Work item:
For each record below, retype the text exactly and omit any image.

(Page-level text extractions)
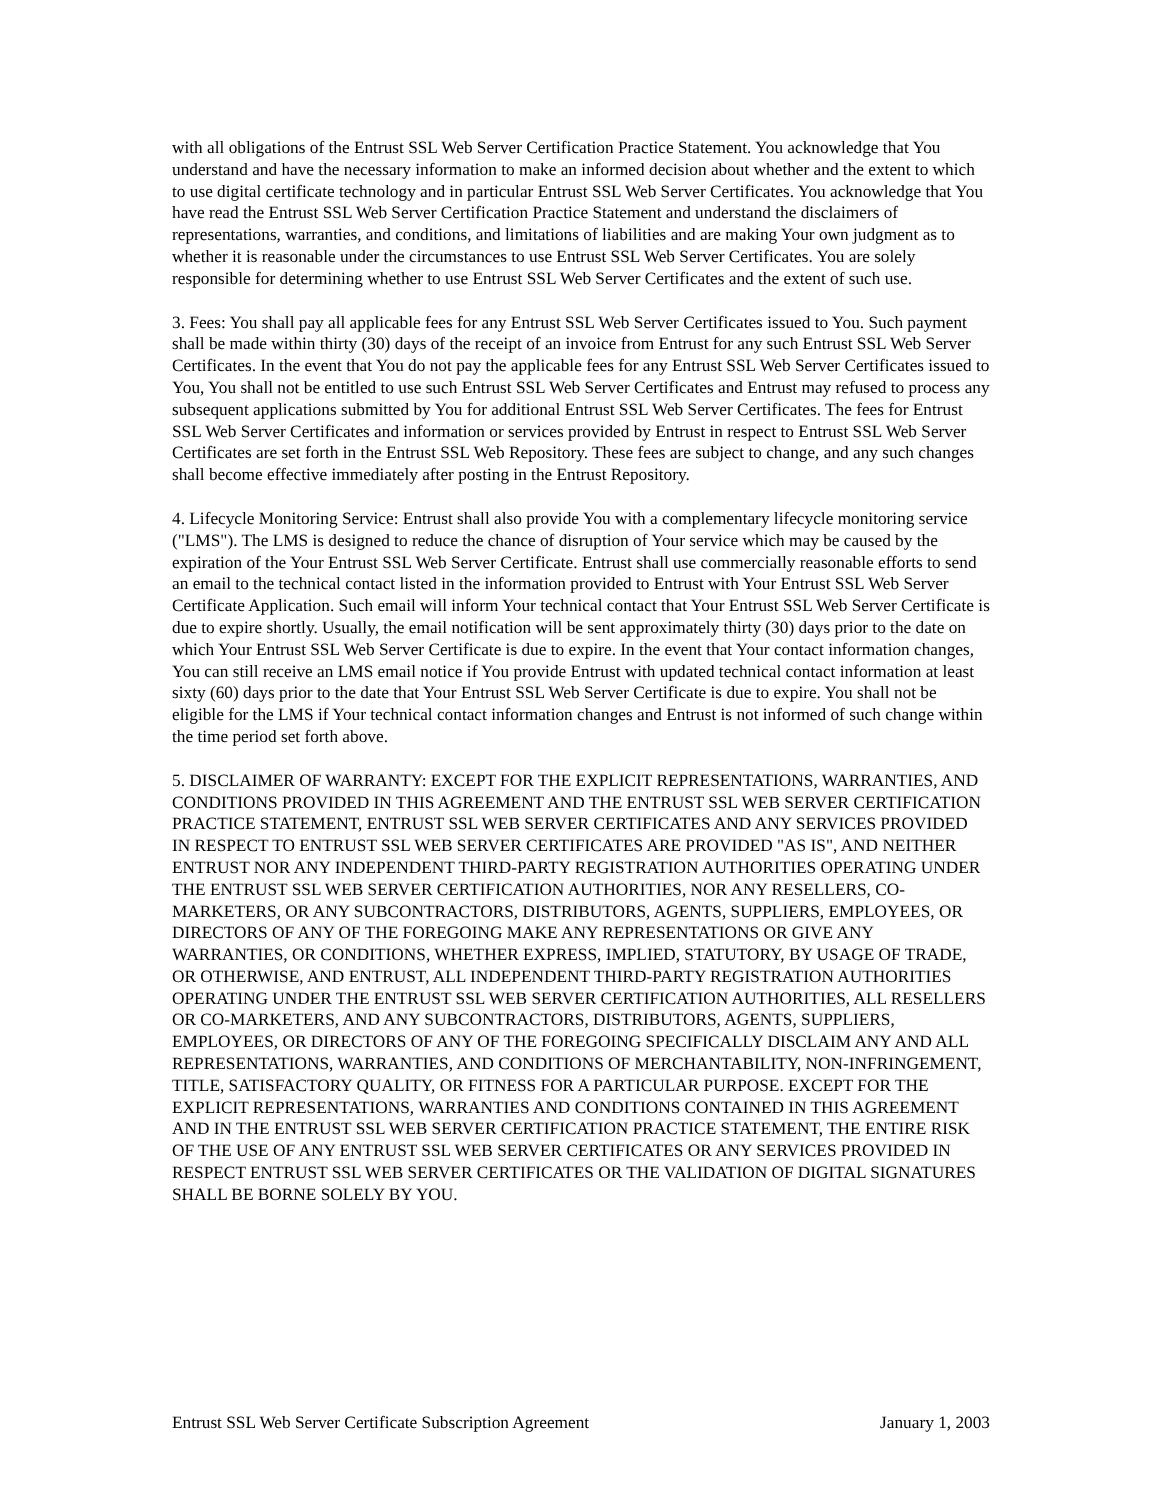with all obligations of the Entrust SSL Web Server Certification Practice Statement. You acknowledge that You understand and have the necessary information to make an informed decision about whether and the extent to which to use digital certificate technology and in particular Entrust SSL Web Server Certificates. You acknowledge that You have read the Entrust SSL Web Server Certification Practice Statement and understand the disclaimers of representations, warranties, and conditions, and limitations of liabilities and are making Your own judgment as to whether it is reasonable under the circumstances to use Entrust SSL Web Server Certificates. You are solely responsible for determining whether to use Entrust SSL Web Server Certificates and the extent of such use.
3. Fees: You shall pay all applicable fees for any Entrust SSL Web Server Certificates issued to You. Such payment shall be made within thirty (30) days of the receipt of an invoice from Entrust for any such Entrust SSL Web Server Certificates. In the event that You do not pay the applicable fees for any Entrust SSL Web Server Certificates issued to You, You shall not be entitled to use such Entrust SSL Web Server Certificates and Entrust may refused to process any subsequent applications submitted by You for additional Entrust SSL Web Server Certificates. The fees for Entrust SSL Web Server Certificates and information or services provided by Entrust in respect to Entrust SSL Web Server Certificates are set forth in the Entrust SSL Web Repository. These fees are subject to change, and any such changes shall become effective immediately after posting in the Entrust Repository.
4. Lifecycle Monitoring Service: Entrust shall also provide You with a complementary lifecycle monitoring service ("LMS"). The LMS is designed to reduce the chance of disruption of Your service which may be caused by the expiration of the Your Entrust SSL Web Server Certificate. Entrust shall use commercially reasonable efforts to send an email to the technical contact listed in the information provided to Entrust with Your Entrust SSL Web Server Certificate Application. Such email will inform Your technical contact that Your Entrust SSL Web Server Certificate is due to expire shortly. Usually, the email notification will be sent approximately thirty (30) days prior to the date on which Your Entrust SSL Web Server Certificate is due to expire. In the event that Your contact information changes, You can still receive an LMS email notice if You provide Entrust with updated technical contact information at least sixty (60) days prior to the date that Your Entrust SSL Web Server Certificate is due to expire. You shall not be eligible for the LMS if Your technical contact information changes and Entrust is not informed of such change within the time period set forth above.
5. DISCLAIMER OF WARRANTY: EXCEPT FOR THE EXPLICIT REPRESENTATIONS, WARRANTIES, AND CONDITIONS PROVIDED IN THIS AGREEMENT AND THE ENTRUST SSL WEB SERVER CERTIFICATION PRACTICE STATEMENT, ENTRUST SSL WEB SERVER CERTIFICATES AND ANY SERVICES PROVIDED IN RESPECT TO ENTRUST SSL WEB SERVER CERTIFICATES ARE PROVIDED "AS IS", AND NEITHER ENTRUST NOR ANY INDEPENDENT THIRD-PARTY REGISTRATION AUTHORITIES OPERATING UNDER THE ENTRUST SSL WEB SERVER CERTIFICATION AUTHORITIES, NOR ANY RESELLERS, CO-MARKETERS, OR ANY SUBCONTRACTORS, DISTRIBUTORS, AGENTS, SUPPLIERS, EMPLOYEES, OR DIRECTORS OF ANY OF THE FOREGOING MAKE ANY REPRESENTATIONS OR GIVE ANY WARRANTIES, OR CONDITIONS, WHETHER EXPRESS, IMPLIED, STATUTORY, BY USAGE OF TRADE, OR OTHERWISE, AND ENTRUST, ALL INDEPENDENT THIRD-PARTY REGISTRATION AUTHORITIES OPERATING UNDER THE ENTRUST SSL WEB SERVER CERTIFICATION AUTHORITIES, ALL RESELLERS OR CO-MARKETERS, AND ANY SUBCONTRACTORS, DISTRIBUTORS, AGENTS, SUPPLIERS, EMPLOYEES, OR DIRECTORS OF ANY OF THE FOREGOING SPECIFICALLY DISCLAIM ANY AND ALL REPRESENTATIONS, WARRANTIES, AND CONDITIONS OF MERCHANTABILITY, NON-INFRINGEMENT, TITLE, SATISFACTORY QUALITY, OR FITNESS FOR A PARTICULAR PURPOSE. EXCEPT FOR THE EXPLICIT REPRESENTATIONS, WARRANTIES AND CONDITIONS CONTAINED IN THIS AGREEMENT AND IN THE ENTRUST SSL WEB SERVER CERTIFICATION PRACTICE STATEMENT, THE ENTIRE RISK OF THE USE OF ANY ENTRUST SSL WEB SERVER CERTIFICATES OR ANY SERVICES PROVIDED IN RESPECT ENTRUST SSL WEB SERVER CERTIFICATES OR THE VALIDATION OF DIGITAL SIGNATURES SHALL BE BORNE SOLELY BY YOU.
Entrust SSL Web Server Certificate Subscription Agreement January 1, 2003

Solution for this exercise:
with all obligations of the Entrust SSL Web Server Certification Practice Statement. You acknowledge that You understand and have the necessary information to make an informed decision about whether and the extent to which to use digital certificate technology and in particular Entrust SSL Web Server Certificates. You acknowledge that You have read the Entrust SSL Web Server Certification Practice Statement and understand the disclaimers of representations, warranties, and conditions, and limitations of liabilities and are making Your own judgment as to whether it is reasonable under the circumstances to use Entrust SSL Web Server Certificates. You are solely responsible for determining whether to use Entrust SSL Web Server Certificates and the extent of such use.
3. Fees: You shall pay all applicable fees for any Entrust SSL Web Server Certificates issued to You. Such payment shall be made within thirty (30) days of the receipt of an invoice from Entrust for any such Entrust SSL Web Server Certificates. In the event that You do not pay the applicable fees for any Entrust SSL Web Server Certificates issued to You, You shall not be entitled to use such Entrust SSL Web Server Certificates and Entrust may refused to process any subsequent applications submitted by You for additional Entrust SSL Web Server Certificates. The fees for Entrust SSL Web Server Certificates and information or services provided by Entrust in respect to Entrust SSL Web Server Certificates are set forth in the Entrust SSL Web Repository. These fees are subject to change, and any such changes shall become effective immediately after posting in the Entrust Repository.
4. Lifecycle Monitoring Service: Entrust shall also provide You with a complementary lifecycle monitoring service ("LMS"). The LMS is designed to reduce the chance of disruption of Your service which may be caused by the expiration of the Your Entrust SSL Web Server Certificate. Entrust shall use commercially reasonable efforts to send an email to the technical contact listed in the information provided to Entrust with Your Entrust SSL Web Server Certificate Application. Such email will inform Your technical contact that Your Entrust SSL Web Server Certificate is due to expire shortly. Usually, the email notification will be sent approximately thirty (30) days prior to the date on which Your Entrust SSL Web Server Certificate is due to expire. In the event that Your contact information changes, You can still receive an LMS email notice if You provide Entrust with updated technical contact information at least sixty (60) days prior to the date that Your Entrust SSL Web Server Certificate is due to expire. You shall not be eligible for the LMS if Your technical contact information changes and Entrust is not informed of such change within the time period set forth above.
5. DISCLAIMER OF WARRANTY: EXCEPT FOR THE EXPLICIT REPRESENTATIONS, WARRANTIES, AND CONDITIONS PROVIDED IN THIS AGREEMENT AND THE ENTRUST SSL WEB SERVER CERTIFICATION PRACTICE STATEMENT, ENTRUST SSL WEB SERVER CERTIFICATES AND ANY SERVICES PROVIDED IN RESPECT TO ENTRUST SSL WEB SERVER CERTIFICATES ARE PROVIDED "AS IS", AND NEITHER ENTRUST NOR ANY INDEPENDENT THIRD-PARTY REGISTRATION AUTHORITIES OPERATING UNDER THE ENTRUST SSL WEB SERVER CERTIFICATION AUTHORITIES, NOR ANY RESELLERS, CO-MARKETERS, OR ANY SUBCONTRACTORS, DISTRIBUTORS, AGENTS, SUPPLIERS, EMPLOYEES, OR DIRECTORS OF ANY OF THE FOREGOING MAKE ANY REPRESENTATIONS OR GIVE ANY WARRANTIES, OR CONDITIONS, WHETHER EXPRESS, IMPLIED, STATUTORY, BY USAGE OF TRADE, OR OTHERWISE, AND ENTRUST, ALL INDEPENDENT THIRD-PARTY REGISTRATION AUTHORITIES OPERATING UNDER THE ENTRUST SSL WEB SERVER CERTIFICATION AUTHORITIES, ALL RESELLERS OR CO-MARKETERS, AND ANY SUBCONTRACTORS, DISTRIBUTORS, AGENTS, SUPPLIERS, EMPLOYEES, OR DIRECTORS OF ANY OF THE FOREGOING SPECIFICALLY DISCLAIM ANY AND ALL REPRESENTATIONS, WARRANTIES, AND CONDITIONS OF MERCHANTABILITY, NON-INFRINGEMENT, TITLE, SATISFACTORY QUALITY, OR FITNESS FOR A PARTICULAR PURPOSE. EXCEPT FOR THE EXPLICIT REPRESENTATIONS, WARRANTIES AND CONDITIONS CONTAINED IN THIS AGREEMENT AND IN THE ENTRUST SSL WEB SERVER CERTIFICATION PRACTICE STATEMENT, THE ENTIRE RISK OF THE USE OF ANY ENTRUST SSL WEB SERVER CERTIFICATES OR ANY SERVICES PROVIDED IN RESPECT ENTRUST SSL WEB SERVER CERTIFICATES OR THE VALIDATION OF DIGITAL SIGNATURES SHALL BE BORNE SOLELY BY YOU.
Entrust SSL Web Server Certificate Subscription Agreement January 1, 2003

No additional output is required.